> _YOUR OBJECTIVE_:
Please copy the leading lines of the entries below exactly, concluding with the line in which "image of human" occurs.

*** Opening of RECORDS SHOWN ***

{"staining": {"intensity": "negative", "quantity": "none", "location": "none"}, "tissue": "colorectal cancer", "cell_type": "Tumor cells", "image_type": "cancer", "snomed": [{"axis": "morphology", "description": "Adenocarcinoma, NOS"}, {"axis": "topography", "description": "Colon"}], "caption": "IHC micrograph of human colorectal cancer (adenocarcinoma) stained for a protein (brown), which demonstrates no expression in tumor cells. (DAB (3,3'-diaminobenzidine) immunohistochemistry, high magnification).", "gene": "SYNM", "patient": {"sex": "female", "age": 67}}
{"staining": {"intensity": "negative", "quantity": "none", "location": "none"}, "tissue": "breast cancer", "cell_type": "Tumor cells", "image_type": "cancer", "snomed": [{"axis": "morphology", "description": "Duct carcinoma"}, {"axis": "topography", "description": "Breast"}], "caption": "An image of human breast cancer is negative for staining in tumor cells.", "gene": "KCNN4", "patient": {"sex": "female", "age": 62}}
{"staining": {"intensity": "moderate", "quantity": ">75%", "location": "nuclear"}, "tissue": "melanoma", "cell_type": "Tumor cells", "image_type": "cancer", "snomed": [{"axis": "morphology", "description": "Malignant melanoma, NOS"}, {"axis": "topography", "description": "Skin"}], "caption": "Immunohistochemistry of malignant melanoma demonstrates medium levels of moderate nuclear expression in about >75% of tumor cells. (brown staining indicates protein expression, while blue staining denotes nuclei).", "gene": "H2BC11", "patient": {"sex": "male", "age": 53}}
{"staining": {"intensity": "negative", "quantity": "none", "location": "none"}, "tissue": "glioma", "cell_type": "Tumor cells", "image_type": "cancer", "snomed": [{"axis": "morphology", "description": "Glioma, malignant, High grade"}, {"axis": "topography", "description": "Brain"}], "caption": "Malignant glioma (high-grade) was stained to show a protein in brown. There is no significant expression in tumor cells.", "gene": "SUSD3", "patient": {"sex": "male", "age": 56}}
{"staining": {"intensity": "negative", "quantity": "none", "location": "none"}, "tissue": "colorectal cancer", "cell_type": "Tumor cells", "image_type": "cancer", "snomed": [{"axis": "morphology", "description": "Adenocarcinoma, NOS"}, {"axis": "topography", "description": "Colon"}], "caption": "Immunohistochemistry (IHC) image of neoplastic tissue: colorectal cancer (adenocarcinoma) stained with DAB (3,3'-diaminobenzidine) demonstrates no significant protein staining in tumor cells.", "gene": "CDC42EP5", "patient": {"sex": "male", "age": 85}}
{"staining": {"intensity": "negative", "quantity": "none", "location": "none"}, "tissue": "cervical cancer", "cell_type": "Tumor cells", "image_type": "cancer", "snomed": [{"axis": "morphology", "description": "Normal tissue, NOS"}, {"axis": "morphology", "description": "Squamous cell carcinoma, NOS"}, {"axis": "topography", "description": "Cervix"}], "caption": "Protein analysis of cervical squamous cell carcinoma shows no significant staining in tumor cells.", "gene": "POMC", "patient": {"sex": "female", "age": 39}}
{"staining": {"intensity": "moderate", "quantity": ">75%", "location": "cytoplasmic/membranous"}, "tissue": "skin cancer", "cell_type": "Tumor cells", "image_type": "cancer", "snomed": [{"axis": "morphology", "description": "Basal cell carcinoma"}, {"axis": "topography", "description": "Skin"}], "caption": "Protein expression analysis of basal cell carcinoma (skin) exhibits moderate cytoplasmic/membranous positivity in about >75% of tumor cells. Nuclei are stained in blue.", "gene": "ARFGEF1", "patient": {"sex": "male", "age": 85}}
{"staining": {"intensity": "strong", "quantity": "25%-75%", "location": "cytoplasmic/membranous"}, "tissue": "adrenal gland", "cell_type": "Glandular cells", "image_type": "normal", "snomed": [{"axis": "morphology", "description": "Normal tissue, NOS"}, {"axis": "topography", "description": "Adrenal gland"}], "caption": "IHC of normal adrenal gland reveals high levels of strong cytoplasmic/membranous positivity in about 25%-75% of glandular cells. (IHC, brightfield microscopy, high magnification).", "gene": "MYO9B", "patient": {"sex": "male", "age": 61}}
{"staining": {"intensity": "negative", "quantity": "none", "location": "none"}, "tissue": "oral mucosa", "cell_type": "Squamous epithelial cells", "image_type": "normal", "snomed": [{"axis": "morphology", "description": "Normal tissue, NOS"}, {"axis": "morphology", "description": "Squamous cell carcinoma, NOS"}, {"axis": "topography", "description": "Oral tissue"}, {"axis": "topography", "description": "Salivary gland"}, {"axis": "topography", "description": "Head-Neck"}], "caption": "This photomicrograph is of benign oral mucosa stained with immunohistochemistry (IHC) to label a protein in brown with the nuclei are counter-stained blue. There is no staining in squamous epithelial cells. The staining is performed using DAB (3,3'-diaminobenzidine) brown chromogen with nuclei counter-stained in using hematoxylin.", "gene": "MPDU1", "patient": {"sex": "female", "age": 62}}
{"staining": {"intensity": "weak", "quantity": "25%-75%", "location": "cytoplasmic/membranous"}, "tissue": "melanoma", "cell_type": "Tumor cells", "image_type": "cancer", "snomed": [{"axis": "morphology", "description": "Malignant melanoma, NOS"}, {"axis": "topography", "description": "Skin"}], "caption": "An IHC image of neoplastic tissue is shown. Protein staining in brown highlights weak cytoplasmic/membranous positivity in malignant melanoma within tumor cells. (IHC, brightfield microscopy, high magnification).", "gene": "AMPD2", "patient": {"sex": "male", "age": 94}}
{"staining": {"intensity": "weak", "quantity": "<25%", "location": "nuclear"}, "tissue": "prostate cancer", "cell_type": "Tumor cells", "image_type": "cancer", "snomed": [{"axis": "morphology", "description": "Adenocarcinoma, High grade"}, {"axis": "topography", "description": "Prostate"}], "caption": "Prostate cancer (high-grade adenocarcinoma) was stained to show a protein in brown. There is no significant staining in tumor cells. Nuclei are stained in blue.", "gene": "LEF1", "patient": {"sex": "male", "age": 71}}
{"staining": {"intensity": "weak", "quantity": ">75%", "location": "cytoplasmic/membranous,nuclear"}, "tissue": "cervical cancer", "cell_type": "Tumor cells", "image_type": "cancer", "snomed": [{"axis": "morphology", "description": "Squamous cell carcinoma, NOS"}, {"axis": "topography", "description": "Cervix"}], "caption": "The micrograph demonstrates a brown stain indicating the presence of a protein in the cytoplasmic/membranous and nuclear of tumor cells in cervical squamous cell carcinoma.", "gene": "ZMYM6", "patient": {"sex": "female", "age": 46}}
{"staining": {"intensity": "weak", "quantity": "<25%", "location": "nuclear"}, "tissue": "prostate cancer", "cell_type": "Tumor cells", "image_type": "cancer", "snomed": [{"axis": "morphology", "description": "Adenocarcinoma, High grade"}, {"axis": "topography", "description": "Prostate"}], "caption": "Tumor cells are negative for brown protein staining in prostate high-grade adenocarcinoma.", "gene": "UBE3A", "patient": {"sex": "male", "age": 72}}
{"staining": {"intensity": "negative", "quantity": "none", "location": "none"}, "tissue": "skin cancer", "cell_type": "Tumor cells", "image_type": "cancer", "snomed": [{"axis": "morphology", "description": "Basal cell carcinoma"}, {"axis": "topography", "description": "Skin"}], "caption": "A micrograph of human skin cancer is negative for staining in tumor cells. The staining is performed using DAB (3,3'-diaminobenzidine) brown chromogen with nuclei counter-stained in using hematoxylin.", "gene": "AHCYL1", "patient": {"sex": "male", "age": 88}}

*** Close of RECORDS SHOWN ***

> _RESPONSE TO THE EXERCISE_:
{"staining": {"intensity": "negative", "quantity": "none", "location": "none"}, "tissue": "colorectal cancer", "cell_type": "Tumor cells", "image_type": "cancer", "snomed": [{"axis": "morphology", "description": "Adenocarcinoma, NOS"}, {"axis": "topography", "description": "Colon"}], "caption": "IHC micrograph of human colorectal cancer (adenocarcinoma) stained for a protein (brown), which demonstrates no expression in tumor cells. (DAB (3,3'-diaminobenzidine) immunohistochemistry, high magnification).", "gene": "SYNM", "patient": {"sex": "female", "age": 67}}
{"staining": {"intensity": "negative", "quantity": "none", "location": "none"}, "tissue": "breast cancer", "cell_type": "Tumor cells", "image_type": "cancer", "snomed": [{"axis": "morphology", "description": "Duct carcinoma"}, {"axis": "topography", "description": "Breast"}], "caption": "An image of human breast cancer is negative for staining in tumor cells.", "gene": "KCNN4", "patient": {"sex": "female", "age": 62}}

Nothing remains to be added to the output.